Saved data entries
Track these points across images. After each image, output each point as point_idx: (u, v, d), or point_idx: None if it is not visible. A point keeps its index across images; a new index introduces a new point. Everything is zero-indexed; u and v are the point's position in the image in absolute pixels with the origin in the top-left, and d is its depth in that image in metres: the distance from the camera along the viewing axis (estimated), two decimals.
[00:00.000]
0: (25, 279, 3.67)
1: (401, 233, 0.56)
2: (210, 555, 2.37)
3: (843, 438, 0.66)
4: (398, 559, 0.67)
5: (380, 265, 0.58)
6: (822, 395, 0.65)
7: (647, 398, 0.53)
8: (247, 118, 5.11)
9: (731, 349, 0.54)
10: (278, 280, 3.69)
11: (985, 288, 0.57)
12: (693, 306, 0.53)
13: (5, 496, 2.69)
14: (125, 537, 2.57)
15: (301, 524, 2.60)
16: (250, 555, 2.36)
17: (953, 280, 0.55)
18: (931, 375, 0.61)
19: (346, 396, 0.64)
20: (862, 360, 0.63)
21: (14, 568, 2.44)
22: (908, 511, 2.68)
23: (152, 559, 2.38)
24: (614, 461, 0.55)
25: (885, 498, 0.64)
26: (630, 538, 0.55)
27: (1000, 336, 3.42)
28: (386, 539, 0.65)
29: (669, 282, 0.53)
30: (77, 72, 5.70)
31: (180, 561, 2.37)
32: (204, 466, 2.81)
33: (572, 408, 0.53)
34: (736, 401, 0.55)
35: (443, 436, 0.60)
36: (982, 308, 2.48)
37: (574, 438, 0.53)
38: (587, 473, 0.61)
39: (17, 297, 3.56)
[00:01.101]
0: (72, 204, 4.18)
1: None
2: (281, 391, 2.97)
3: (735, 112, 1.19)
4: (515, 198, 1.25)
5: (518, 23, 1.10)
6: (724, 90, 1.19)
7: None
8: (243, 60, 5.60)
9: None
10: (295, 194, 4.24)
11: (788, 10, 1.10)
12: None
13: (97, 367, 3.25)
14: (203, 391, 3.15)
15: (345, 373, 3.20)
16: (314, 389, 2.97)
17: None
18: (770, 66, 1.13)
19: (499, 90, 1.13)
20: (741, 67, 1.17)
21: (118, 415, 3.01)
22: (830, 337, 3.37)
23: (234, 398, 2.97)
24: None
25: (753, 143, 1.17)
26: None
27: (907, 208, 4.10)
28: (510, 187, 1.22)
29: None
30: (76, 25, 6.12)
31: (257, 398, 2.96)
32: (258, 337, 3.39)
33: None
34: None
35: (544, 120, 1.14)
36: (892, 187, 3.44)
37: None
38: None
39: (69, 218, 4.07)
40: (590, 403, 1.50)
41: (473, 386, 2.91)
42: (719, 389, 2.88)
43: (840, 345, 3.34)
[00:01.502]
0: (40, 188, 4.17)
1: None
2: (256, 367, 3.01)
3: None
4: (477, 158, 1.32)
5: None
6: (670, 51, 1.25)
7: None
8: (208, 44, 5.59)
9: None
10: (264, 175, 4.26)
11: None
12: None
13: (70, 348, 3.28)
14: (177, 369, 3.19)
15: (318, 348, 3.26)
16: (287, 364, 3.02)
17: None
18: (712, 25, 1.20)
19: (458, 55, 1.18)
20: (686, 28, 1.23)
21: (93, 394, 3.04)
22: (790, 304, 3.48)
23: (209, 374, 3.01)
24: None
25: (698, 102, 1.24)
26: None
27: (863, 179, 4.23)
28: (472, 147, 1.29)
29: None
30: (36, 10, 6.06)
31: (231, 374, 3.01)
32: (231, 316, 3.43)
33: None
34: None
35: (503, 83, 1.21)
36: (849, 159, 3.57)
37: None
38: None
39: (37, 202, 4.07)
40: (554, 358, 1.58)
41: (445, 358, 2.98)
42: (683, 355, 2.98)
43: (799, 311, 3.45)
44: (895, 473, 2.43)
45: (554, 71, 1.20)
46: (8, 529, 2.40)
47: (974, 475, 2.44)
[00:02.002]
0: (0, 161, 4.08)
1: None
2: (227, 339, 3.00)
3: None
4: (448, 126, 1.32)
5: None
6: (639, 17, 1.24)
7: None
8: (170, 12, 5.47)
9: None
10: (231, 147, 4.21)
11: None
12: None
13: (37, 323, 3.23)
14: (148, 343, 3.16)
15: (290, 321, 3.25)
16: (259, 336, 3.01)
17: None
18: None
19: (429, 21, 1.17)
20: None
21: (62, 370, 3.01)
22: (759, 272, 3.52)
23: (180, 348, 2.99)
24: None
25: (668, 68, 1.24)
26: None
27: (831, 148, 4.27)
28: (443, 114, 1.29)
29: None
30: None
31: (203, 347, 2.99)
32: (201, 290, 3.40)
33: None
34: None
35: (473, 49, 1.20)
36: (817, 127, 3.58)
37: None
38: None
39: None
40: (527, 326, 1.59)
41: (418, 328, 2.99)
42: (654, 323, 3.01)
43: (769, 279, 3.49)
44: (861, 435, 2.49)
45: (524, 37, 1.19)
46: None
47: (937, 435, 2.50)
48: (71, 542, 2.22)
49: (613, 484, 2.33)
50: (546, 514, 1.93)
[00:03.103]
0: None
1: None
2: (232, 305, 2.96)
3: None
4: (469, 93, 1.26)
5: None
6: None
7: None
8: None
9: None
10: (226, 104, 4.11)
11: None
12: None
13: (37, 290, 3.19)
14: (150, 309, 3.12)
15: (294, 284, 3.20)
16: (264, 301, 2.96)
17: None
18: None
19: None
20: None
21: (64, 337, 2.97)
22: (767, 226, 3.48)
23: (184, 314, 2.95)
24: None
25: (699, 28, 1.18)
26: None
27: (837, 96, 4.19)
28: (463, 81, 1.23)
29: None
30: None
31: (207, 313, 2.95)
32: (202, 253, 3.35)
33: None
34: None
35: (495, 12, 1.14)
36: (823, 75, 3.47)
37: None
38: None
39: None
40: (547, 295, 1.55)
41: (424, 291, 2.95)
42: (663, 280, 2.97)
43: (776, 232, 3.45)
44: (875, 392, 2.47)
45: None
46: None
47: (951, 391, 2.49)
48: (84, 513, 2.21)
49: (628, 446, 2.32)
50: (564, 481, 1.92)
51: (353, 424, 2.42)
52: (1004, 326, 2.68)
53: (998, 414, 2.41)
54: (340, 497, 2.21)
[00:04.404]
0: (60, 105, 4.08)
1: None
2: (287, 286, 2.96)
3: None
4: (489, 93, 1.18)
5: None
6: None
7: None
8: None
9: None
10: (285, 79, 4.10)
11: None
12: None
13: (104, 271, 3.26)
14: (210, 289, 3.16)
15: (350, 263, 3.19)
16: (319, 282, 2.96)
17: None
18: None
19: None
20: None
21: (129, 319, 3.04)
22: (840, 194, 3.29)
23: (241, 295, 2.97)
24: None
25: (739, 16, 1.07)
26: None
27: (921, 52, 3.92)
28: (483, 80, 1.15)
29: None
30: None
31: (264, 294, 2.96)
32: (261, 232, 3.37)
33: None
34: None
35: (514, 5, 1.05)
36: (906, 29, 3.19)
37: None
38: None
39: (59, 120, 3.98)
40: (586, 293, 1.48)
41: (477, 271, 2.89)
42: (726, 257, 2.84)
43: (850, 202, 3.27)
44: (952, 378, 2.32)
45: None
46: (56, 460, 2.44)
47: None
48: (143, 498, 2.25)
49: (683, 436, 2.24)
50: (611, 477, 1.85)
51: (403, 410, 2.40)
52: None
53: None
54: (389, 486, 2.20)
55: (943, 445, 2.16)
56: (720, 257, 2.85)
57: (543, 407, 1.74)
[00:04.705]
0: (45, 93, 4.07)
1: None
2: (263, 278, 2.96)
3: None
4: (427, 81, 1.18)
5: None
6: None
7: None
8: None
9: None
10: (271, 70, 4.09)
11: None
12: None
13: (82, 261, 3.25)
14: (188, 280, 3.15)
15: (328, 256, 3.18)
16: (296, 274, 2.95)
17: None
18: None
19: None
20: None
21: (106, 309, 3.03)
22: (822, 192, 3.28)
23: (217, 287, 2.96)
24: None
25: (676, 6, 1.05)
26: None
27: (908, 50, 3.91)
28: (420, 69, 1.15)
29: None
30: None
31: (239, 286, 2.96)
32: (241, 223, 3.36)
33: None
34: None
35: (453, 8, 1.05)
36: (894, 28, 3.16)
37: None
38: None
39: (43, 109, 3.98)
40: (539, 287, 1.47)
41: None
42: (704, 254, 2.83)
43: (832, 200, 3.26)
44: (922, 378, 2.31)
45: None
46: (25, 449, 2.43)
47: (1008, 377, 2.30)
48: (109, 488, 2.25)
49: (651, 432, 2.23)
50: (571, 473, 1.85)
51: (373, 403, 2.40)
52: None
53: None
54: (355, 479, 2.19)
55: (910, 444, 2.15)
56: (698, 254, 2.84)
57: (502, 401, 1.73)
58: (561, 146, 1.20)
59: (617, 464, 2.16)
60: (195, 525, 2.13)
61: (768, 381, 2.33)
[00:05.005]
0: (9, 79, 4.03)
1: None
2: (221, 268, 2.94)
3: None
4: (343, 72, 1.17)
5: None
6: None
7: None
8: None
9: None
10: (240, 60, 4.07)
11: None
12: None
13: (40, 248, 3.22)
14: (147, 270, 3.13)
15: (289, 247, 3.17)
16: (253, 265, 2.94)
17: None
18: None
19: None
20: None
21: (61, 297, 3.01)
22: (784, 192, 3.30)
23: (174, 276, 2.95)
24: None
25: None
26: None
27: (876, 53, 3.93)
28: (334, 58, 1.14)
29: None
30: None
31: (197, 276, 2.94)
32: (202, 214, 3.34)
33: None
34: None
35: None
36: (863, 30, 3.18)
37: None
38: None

WHAT TO PRODUCE:
Stopping at the line containing "29: (669, 282, 0.53)", please repeat exactly every line from the very start of the entries, that line included, and nothing more.

ANSWER:
Track these points across images. After each image, output each point as point_idx: (u, v, d), or point_idx: None if it is not visible. A point keeps its index across images; a new index introduces a new point. Everything is zero-indexed; u and v are the point's position in the image in absolute pixels with the origin in the top-left, and d is its depth in that image in metres: the distance from the camera along the viewing axis (estimated), two decimals.
[00:00.000]
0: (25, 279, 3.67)
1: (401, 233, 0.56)
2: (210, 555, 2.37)
3: (843, 438, 0.66)
4: (398, 559, 0.67)
5: (380, 265, 0.58)
6: (822, 395, 0.65)
7: (647, 398, 0.53)
8: (247, 118, 5.11)
9: (731, 349, 0.54)
10: (278, 280, 3.69)
11: (985, 288, 0.57)
12: (693, 306, 0.53)
13: (5, 496, 2.69)
14: (125, 537, 2.57)
15: (301, 524, 2.60)
16: (250, 555, 2.36)
17: (953, 280, 0.55)
18: (931, 375, 0.61)
19: (346, 396, 0.64)
20: (862, 360, 0.63)
21: (14, 568, 2.44)
22: (908, 511, 2.68)
23: (152, 559, 2.38)
24: (614, 461, 0.55)
25: (885, 498, 0.64)
26: (630, 538, 0.55)
27: (1000, 336, 3.42)
28: (386, 539, 0.65)
29: (669, 282, 0.53)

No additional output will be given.